TASK TO COMPLETE:
Exactly as written, please repeat the data that follows, but not the pictures.

INFORMATION SUPPLIED:
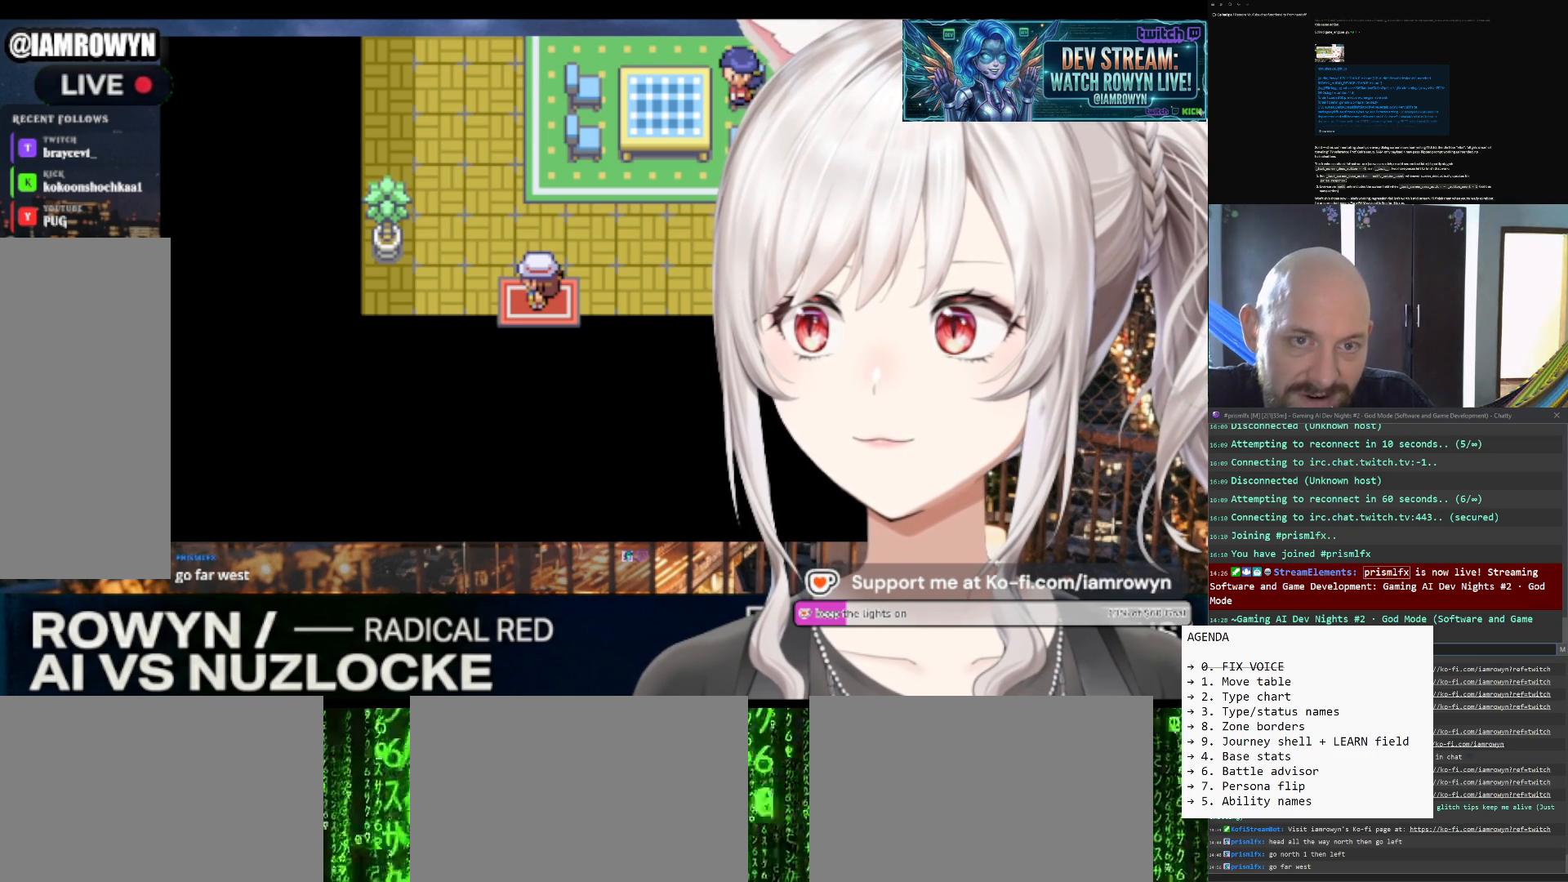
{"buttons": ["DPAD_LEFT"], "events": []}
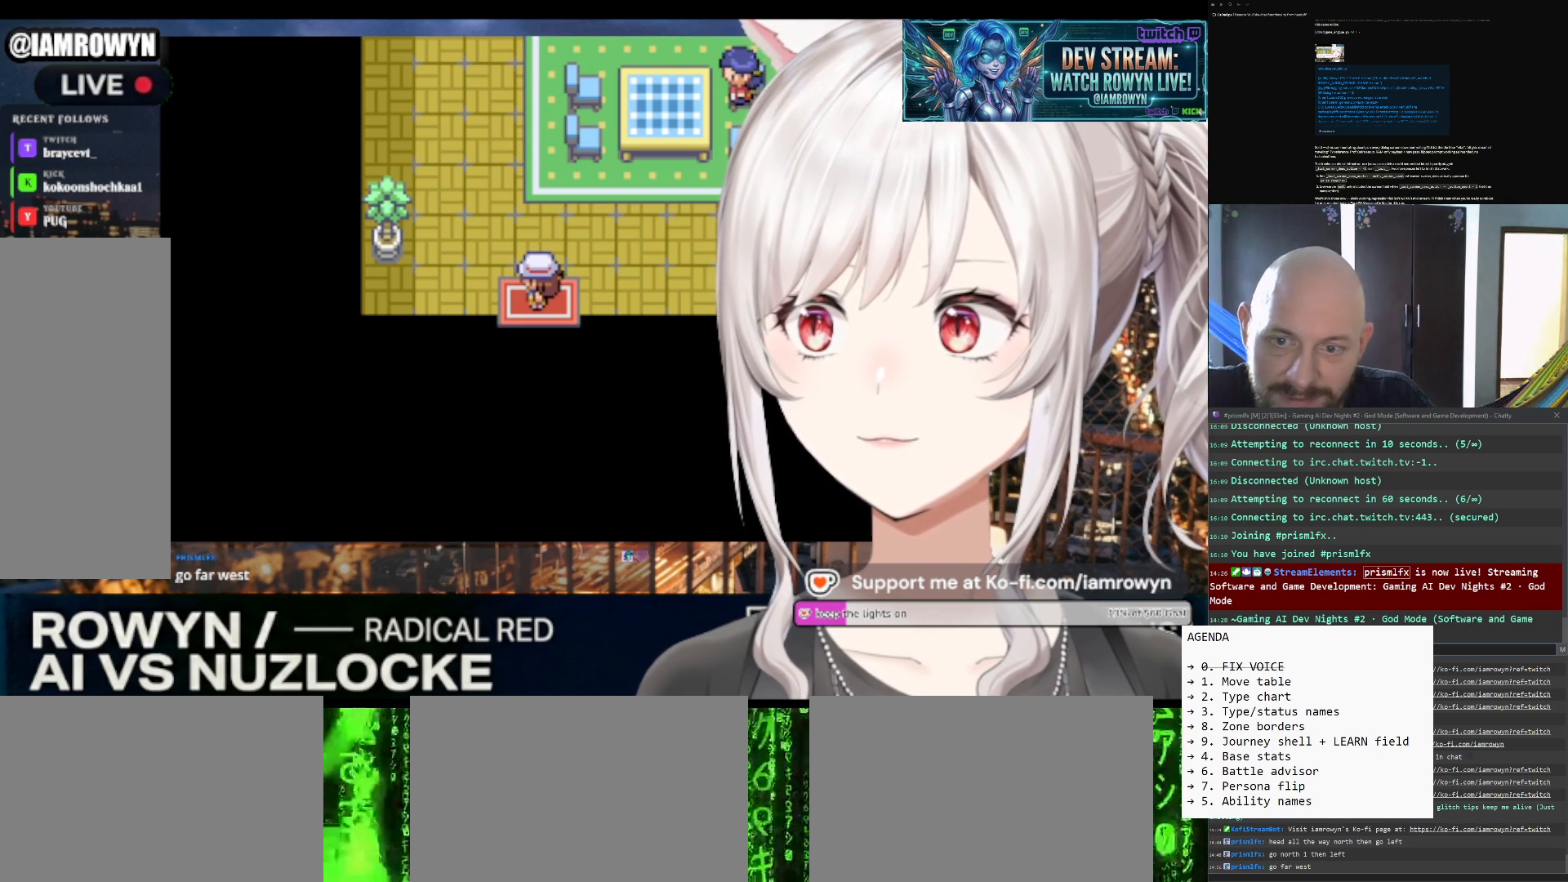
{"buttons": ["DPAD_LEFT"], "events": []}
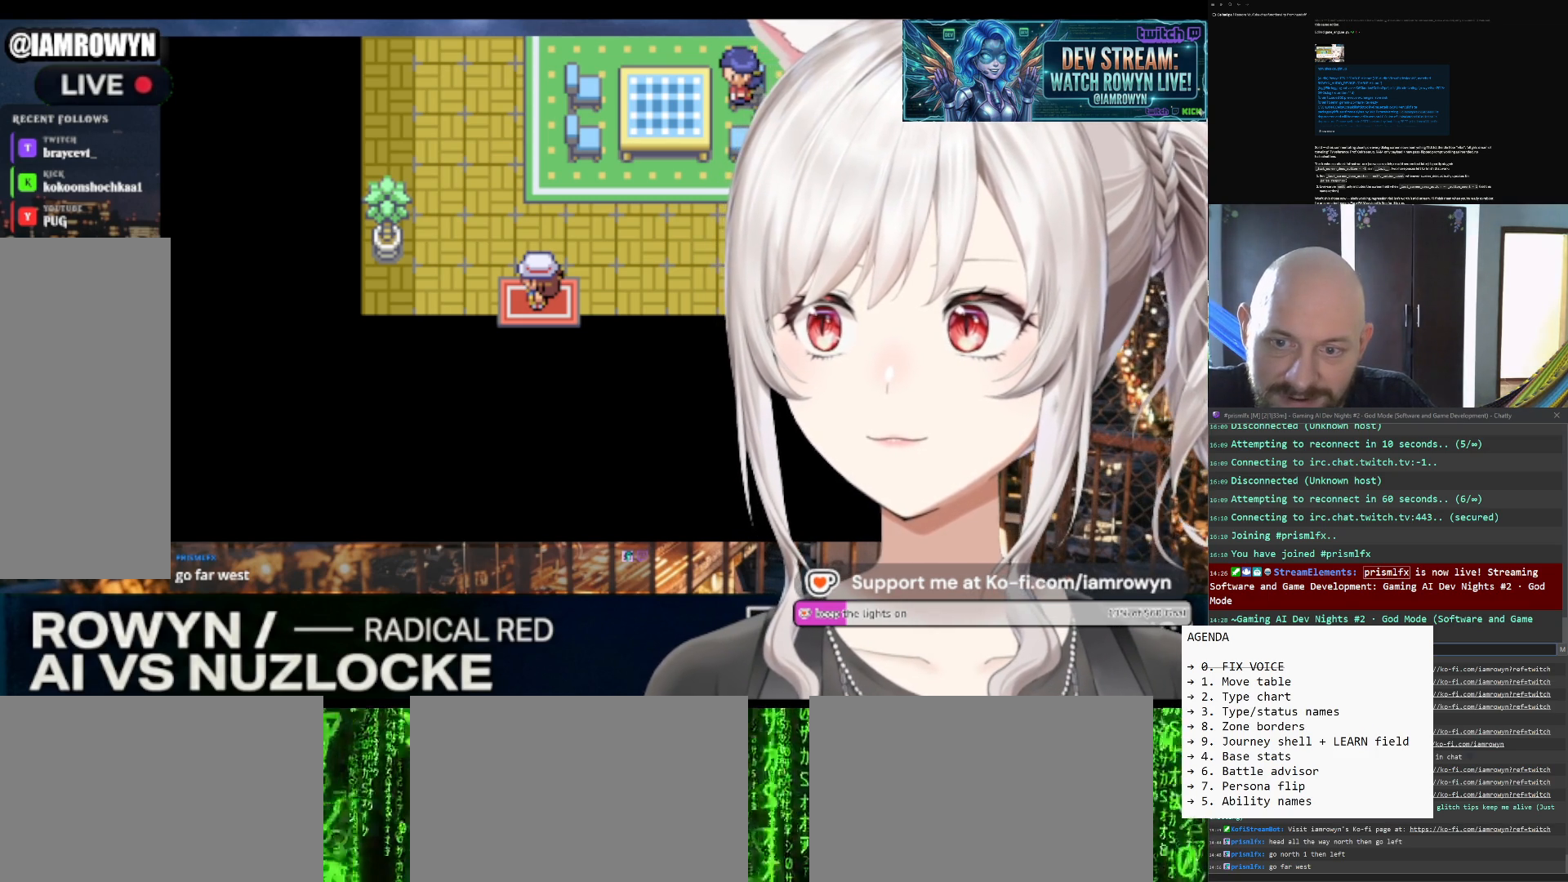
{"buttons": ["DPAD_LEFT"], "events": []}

ANSWER BOX:
{"buttons": ["DPAD_LEFT"], "events": []}
{"buttons": ["DPAD_LEFT"], "events": []}
{"buttons": ["DPAD_LEFT"], "events": []}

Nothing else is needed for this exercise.